Based on the Thornton Wilder play The Matchmaker and with the music of Jerry Herman, Dolly follows Dolly Levi (née Galllagher), a feisty widow who, over the course of a single day, singlehandedly brings together four separate couples, one of which includes herself. This is a part that hangs primarily upon the performer's charisma, and their ability to bring it through the role. Small wonder the part has historically been the domain of those performers who have distinguished themselves as "larger than life": Carol Channing, Mary Martin, Barbra Streisand, Pearl Bailey...the list goes on.
Which, of course, brings us to the question of the night: Carolee Carmello. Kansas City marks her debut in the role, replacing Betty Buckley. So, how does she fare? Does she have the moxie to pull the character off?

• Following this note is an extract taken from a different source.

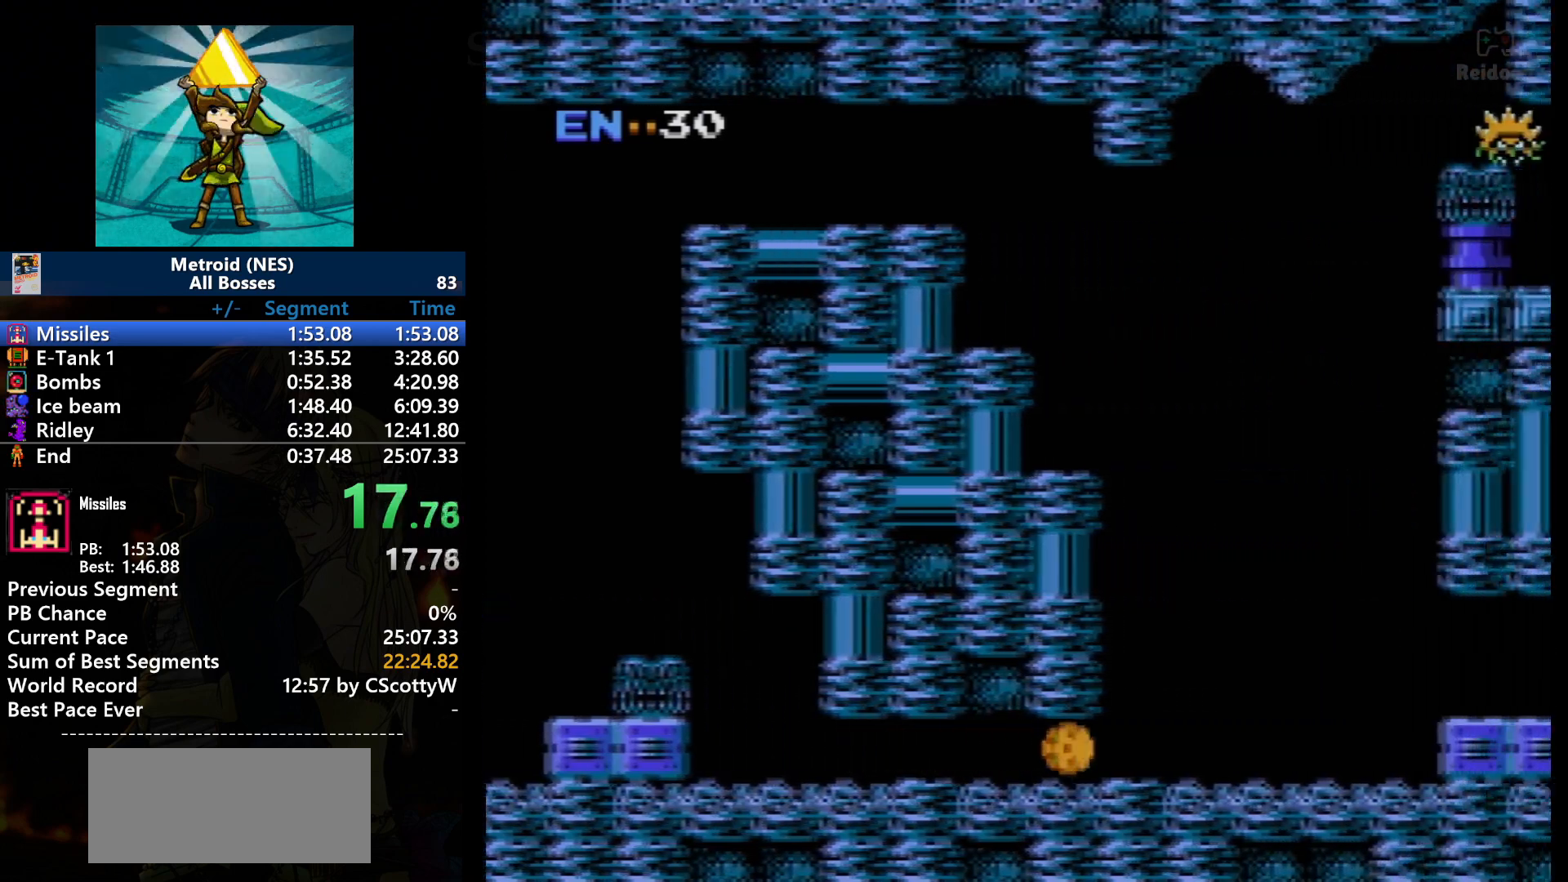
{"buttons": ["DPAD_RIGHT"], "events": [[401, "DPAD_UP", "down"], [434, "DPAD_RIGHT", "up"], [467, "DPAD_RIGHT", "down"], [501, "DPAD_UP", "up"]]}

Well, of course she does. Let's face it, nobody is going to be even considered for headlining a known top-tier property like this unless it is absolutely certain she has the chops. And indeed she does. Ms Carmello's Dolly is vivacious, colorful. She's a particularly active one as well, pretty much nonstop from beginning to end. There were places where there might have been a bit more depth, a touch more pathos, but sunny is the name of the game here, so smiles all around and keep it light.
And that, I think, is the crux. Every facet of Dolly has been pored over, field tested and honed into the perfect Musical Theater Entertainment Product. People want to know what they're getting with a show like Dolly, and Dolly duly delivers. It is impressive from a technical standpoint: the sheer scale of the elaborate sets, very impressive choreography, every part a well-oiled machine. The show provides its own parallel in the opening scene at Harmonia Gardens, with the waiters flashing back and forth "twice as lightning", expertly choreographed, relentlessly precise. Where Dolly - and Dolly - indeed belong.